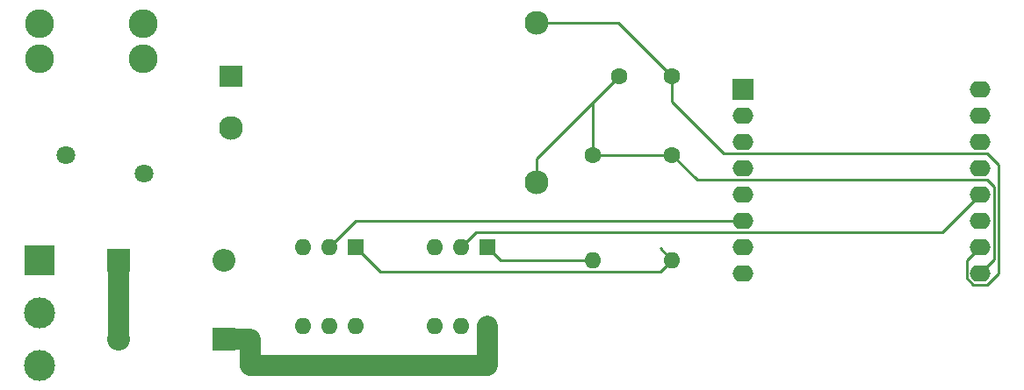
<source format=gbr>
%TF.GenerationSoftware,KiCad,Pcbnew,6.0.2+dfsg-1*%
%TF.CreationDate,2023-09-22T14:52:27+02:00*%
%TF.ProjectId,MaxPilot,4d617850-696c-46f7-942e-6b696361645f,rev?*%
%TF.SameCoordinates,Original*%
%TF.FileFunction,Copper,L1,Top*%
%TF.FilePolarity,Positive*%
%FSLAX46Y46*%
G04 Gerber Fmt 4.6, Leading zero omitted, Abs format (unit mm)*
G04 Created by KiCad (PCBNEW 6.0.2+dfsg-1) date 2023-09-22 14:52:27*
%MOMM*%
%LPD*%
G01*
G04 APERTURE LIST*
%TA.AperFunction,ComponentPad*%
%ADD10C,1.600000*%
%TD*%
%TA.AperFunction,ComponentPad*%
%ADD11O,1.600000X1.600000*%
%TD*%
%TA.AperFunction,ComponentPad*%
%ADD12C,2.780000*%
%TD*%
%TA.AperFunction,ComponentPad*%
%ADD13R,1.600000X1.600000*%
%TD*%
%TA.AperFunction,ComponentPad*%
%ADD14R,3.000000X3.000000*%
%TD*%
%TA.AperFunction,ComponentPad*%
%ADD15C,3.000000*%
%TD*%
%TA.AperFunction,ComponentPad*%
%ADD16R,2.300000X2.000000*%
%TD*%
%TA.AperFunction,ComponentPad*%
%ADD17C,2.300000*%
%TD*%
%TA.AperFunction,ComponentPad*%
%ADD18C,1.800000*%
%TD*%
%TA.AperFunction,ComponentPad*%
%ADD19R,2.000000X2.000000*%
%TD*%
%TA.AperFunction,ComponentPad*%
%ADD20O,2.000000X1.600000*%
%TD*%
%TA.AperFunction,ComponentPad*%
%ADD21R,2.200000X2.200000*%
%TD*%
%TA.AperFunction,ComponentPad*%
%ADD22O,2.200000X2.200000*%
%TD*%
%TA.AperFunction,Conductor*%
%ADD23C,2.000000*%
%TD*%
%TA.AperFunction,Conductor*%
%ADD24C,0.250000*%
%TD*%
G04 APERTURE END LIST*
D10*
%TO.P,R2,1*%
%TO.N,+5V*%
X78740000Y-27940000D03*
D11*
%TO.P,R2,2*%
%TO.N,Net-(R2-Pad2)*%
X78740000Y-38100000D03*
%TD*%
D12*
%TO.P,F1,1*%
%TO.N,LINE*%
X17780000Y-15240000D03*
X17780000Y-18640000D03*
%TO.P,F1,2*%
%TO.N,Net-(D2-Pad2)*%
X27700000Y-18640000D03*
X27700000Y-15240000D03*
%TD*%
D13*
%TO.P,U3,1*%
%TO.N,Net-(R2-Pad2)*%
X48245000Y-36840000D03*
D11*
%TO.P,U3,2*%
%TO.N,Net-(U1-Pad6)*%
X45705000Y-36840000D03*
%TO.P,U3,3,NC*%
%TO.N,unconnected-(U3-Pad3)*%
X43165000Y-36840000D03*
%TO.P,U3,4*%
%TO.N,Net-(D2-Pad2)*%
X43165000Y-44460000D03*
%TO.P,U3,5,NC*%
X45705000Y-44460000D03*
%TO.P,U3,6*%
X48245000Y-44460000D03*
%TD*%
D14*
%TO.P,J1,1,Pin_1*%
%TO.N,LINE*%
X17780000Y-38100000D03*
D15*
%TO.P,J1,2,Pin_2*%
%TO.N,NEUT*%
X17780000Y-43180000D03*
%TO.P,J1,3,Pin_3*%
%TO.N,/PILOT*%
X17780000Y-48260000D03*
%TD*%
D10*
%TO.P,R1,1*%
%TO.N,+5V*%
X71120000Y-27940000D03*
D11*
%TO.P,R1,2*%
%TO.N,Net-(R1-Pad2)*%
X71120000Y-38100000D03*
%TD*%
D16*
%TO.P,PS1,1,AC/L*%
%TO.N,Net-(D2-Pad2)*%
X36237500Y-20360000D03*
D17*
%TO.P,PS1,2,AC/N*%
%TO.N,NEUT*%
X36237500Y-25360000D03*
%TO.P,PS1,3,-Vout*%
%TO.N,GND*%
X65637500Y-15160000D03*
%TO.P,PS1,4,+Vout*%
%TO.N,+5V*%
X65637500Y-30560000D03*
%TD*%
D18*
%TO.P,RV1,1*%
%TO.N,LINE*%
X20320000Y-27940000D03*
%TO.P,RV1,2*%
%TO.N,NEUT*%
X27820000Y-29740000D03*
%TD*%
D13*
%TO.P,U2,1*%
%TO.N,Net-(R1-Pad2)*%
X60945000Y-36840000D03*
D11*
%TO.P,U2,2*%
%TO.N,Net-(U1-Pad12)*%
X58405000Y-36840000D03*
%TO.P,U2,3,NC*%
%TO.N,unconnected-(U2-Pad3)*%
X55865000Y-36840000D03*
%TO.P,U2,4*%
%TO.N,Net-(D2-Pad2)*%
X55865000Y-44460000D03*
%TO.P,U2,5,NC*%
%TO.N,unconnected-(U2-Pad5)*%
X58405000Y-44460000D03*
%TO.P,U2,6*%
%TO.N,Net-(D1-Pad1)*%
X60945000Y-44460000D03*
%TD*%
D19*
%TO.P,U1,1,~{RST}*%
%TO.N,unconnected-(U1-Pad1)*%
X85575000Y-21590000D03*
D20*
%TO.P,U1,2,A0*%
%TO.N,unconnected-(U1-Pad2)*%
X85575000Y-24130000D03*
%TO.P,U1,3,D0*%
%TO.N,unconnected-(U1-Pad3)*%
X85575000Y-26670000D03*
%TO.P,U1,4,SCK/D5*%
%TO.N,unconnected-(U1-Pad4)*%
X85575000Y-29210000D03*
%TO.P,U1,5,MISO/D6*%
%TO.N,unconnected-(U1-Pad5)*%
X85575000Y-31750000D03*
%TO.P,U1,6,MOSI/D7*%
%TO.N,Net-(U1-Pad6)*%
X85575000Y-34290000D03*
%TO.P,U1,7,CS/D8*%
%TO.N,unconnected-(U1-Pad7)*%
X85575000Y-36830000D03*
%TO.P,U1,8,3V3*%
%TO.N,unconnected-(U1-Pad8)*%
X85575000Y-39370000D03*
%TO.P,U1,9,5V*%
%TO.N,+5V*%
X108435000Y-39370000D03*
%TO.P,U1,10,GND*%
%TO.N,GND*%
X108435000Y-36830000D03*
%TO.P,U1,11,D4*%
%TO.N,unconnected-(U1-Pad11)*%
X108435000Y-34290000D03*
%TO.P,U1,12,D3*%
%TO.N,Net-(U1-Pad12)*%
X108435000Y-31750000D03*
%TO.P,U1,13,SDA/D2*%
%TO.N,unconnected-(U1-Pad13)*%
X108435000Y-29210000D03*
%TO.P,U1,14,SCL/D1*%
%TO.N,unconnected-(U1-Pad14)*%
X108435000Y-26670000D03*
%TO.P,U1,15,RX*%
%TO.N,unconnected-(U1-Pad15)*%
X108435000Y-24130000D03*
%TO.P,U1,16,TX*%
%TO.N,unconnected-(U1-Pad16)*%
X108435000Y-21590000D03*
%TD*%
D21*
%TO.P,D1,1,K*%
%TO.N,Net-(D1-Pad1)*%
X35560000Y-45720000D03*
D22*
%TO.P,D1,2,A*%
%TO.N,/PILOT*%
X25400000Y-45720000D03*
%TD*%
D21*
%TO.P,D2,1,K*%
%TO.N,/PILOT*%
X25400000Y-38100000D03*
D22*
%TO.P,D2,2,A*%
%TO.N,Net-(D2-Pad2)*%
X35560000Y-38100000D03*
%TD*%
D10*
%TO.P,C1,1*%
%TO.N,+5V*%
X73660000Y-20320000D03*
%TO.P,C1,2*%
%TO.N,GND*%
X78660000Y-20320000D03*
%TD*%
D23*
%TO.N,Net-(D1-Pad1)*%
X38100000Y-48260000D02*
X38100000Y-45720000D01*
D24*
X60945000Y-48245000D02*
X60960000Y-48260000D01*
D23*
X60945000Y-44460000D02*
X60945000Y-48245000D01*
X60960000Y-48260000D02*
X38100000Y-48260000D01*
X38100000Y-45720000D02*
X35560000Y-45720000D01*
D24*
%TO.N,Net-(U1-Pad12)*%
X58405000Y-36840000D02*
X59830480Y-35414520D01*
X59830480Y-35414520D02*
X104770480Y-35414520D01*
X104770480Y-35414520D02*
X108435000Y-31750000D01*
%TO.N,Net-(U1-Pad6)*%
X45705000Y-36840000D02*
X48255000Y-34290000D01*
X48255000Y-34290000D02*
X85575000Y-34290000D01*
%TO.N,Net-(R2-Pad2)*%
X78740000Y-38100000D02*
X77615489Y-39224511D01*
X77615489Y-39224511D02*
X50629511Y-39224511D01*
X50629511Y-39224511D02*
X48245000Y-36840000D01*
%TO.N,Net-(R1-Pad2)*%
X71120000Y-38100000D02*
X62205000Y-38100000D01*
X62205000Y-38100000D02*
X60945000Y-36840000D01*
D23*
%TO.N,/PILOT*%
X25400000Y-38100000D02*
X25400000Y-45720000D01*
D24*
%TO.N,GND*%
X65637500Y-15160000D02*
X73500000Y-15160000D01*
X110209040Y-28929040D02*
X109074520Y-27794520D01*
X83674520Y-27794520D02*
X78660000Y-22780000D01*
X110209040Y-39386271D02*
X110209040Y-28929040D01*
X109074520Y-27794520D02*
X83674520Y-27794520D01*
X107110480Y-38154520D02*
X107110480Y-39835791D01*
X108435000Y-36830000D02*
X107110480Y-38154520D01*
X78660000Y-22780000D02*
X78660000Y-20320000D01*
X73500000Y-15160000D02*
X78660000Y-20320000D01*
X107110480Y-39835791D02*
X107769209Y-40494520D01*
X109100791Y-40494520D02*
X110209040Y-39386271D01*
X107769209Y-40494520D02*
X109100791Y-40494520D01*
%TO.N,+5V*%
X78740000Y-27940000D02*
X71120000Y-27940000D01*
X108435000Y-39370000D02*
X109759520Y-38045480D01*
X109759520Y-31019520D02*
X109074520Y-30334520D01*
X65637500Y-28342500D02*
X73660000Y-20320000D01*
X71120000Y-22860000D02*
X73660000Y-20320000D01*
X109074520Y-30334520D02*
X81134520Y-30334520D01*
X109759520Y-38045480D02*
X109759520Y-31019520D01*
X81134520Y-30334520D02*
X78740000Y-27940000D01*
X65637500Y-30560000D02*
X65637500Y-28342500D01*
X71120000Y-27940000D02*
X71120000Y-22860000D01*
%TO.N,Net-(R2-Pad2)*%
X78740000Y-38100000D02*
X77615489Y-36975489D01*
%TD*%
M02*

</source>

#####

Taking the line with "X65637500Y-28342500D01*" as the first, copy every line through the end of the entries above exactly, with no others.

• Task result
X65637500Y-28342500D01*
X71120000Y-27940000D02*
X71120000Y-22860000D01*
%TO.N,Net-(R2-Pad2)*%
X78740000Y-38100000D02*
X77615489Y-36975489D01*
%TD*%
M02*

</source>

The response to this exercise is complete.